Nun müssen wir aber wirklich weiter. Unser Pilgerlied singend verlassen wir die Stadt. Irgendwie bin ich wohl durch das Abendmahl und den Gottesdienst ziemlich aufgewühlt. Ich will doch mit Eusebius sprechen. Obwohl ich dachte, daß der Kummer, der mir so zu schaffen macht, durch das Gehen und Reden schon verflogen wäre; er ist noch da. Nun muß ich Eusebius nur noch ansprechen, und das ergibt sich nach unserer Rast in der Wanderhütte, in der wir dichtgedrängt eine Regenpause machen. Jeder gibt jedem von seinen Schätzen: ein halbes Stück Kuchen, ein Viertel Ei, eine Mohrrübe. Die Puncta fällt aus, aber bis zum Rosenkranzgebet kann ich mit Eusebius sprechen. Alles tropft, die Bäume, meine Augen, alles.

Als dann die Mittagszeit naht, klart es auf. Am Waldrand lassen wir uns auf unsere Matten nieder. Nun beginnt das Verteilen des Proviantes -immer noch nicht verstanden, obwohl inzwischen schon die Gurken Nummern tragen. Peter schnetzelt mit seinem großen Seeräubermesser Mohrrüben und Gurken und verteilt sie selbstlos. Nun ist es nicht mehr weit bis Brotterode; wir brechen auf.

Fredy beendet kongenial mein Gespräch mit Eusebius (obwohl er gar nicht weiß, worüber wir gesprochen haben) und schon taucht wie eine Fata Morgana aus den Wäldern die Familienerholungsstätte Brotterode auf. Wie ein Heuschreckenschwarm fallen wir ein; Schlafmatten werden verteilt - auf der Terrasse, neben Holzstapeln, in den Sälen. Aber es wartet noch ein besonderer Luxus: eine heiße Dusche für alle. Wir Frauen teilen uns zwei Duschen. Es wird gelacht, Körper werden eingeseift, Haare eingeschäumt. Jede ist schön auf ihre Art, rund oder schlank, schon braun oder noch frühlingsweiß.

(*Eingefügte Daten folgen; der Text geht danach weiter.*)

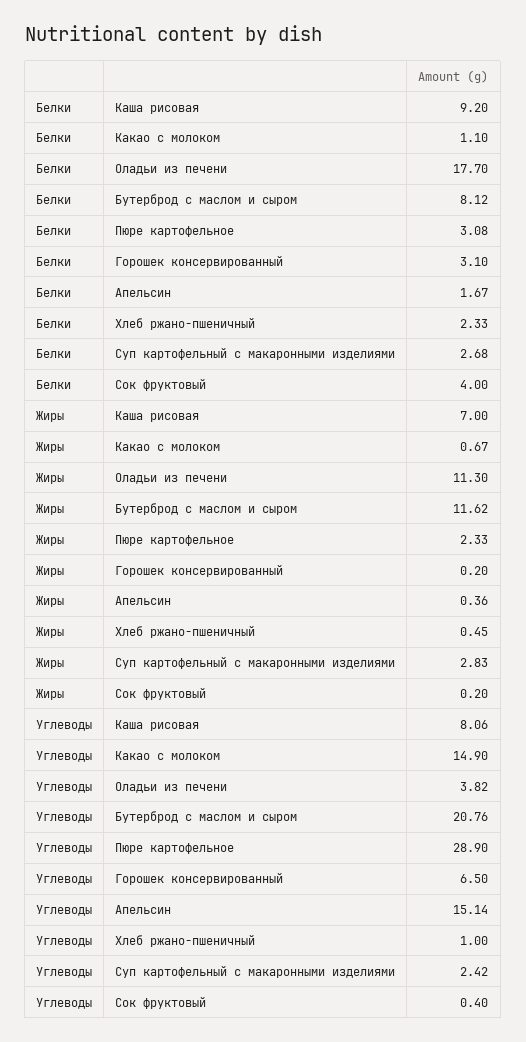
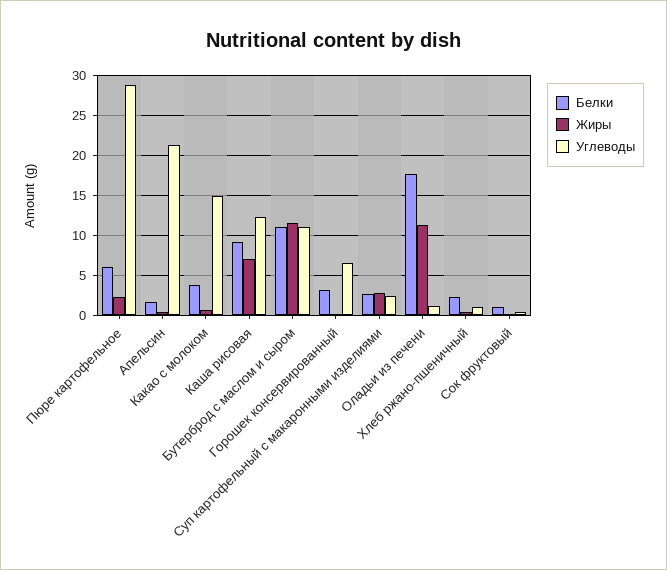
  {
    "Белки": {
      "Каша рисовая": 9.2,
-     "Какао с молоком": 1.1,
+     "Какао с молоком": 4,
      "Оладьи из печени": 17.7,
-     "Бутерброд с маслом и сыром": 8.12,
+     "Бутерброд с маслом и сыром": 11,
-     "Пюре картофельное": 3.08,
+     "Пюре картофельное": 6,
      "Горошек консервированный": 3.1,
      "Апельсин": 1.67,
      "Хлеб ржано-пшеничный": 2.33,
      "Суп картофельный с макаронными изделиями": 2.68,
-     "Сок фруктовый": 4
+     "Сок фруктовый": 1
    },
    "Жиры": {
      "Каша рисовая": 7,
      "Какао с молоком": 0.67,
      "Оладьи из печени": 11.3,
      "Бутерброд с маслом и сыром": 11.62,
      "Пюре картофельное": 2.33,
      "Горошек консервированный": 0.2,
      "Апельсин": 0.36,
      "Хлеб ржано-пшеничный": 0.45,
      "Суп картофельный с макаронными изделиями": 2.83,
      "Сок фруктовый": 0.2
    },
    "Углеводы": {
-     "Каша рисовая": 8.06,
+     "Каша рисовая": 12,
      "Какао с молоком": 14.9,
-     "Оладьи из печени": 3.82,
+     "Оладьи из печени": 1,
-     "Бутерброд с маслом и сыром": 20.76,
+     "Бутерброд с маслом и сыром": 11,
      "Пюре картофельное": 28.9,
      "Горошек консервированный": 6.5,
-     "Апельсин": 15.14,
+     "Апельсин": 21,
      "Хлеб ржано-пшеничный": 1,
      "Суп картофельный с макаронными изделиями": 2.42,
      "Сок фруктовый": 0.4
    }
  }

Sauber an Leib und Seele finden wir uns zum Schriftkreis ein, den Johannes leitet. Elke und ich sind über den Satz aus Matthäus 15 gestolpert: "Es ist nicht recht, das Brot den Kindern wegzunehmen und den Hunden vorzuwerfen (mit Hunden sind Nichtgläubige gemeint). Jesus war Mensch, vor allem Mensch, erklärt Johannes. Unsere Runde wird durch die Klingel zum Abendessen unterbrochen, einem Abendessen, wie wir es lange nicht hatten. Auf schön gedeckten Tischen stehen Schüsseln voller Nudeln und Fleisch, sogar Nachtisch gibt es ("Gastfreundschaft rangiert vor Pilgerregeln"), und aus den großen Fenstern hat man einen weiten Blick ins Tal.

Nach dem Abendessen versammeln wir uns noch zu einer Gesprächsrunde in der Kapelle. Danach kein abendliches Schweigen. Einige singen und tanzen noch; Günter, Elke und ich schlagen über die Stränge - wir ziehen uns einen Cappuccino in der kleinen Kaffeebar und sprechen noch über den Tag. Da es Rita nicht gutgeht, besorgt ihr Elke einen Tee in der Küche. Martina spricht dann noch lange mit ihr.

Nun ist es spät und wir begeben uns jeder in seine Ecke auf die Matte. Wie wird die Nacht und was bringt der morgige Tag?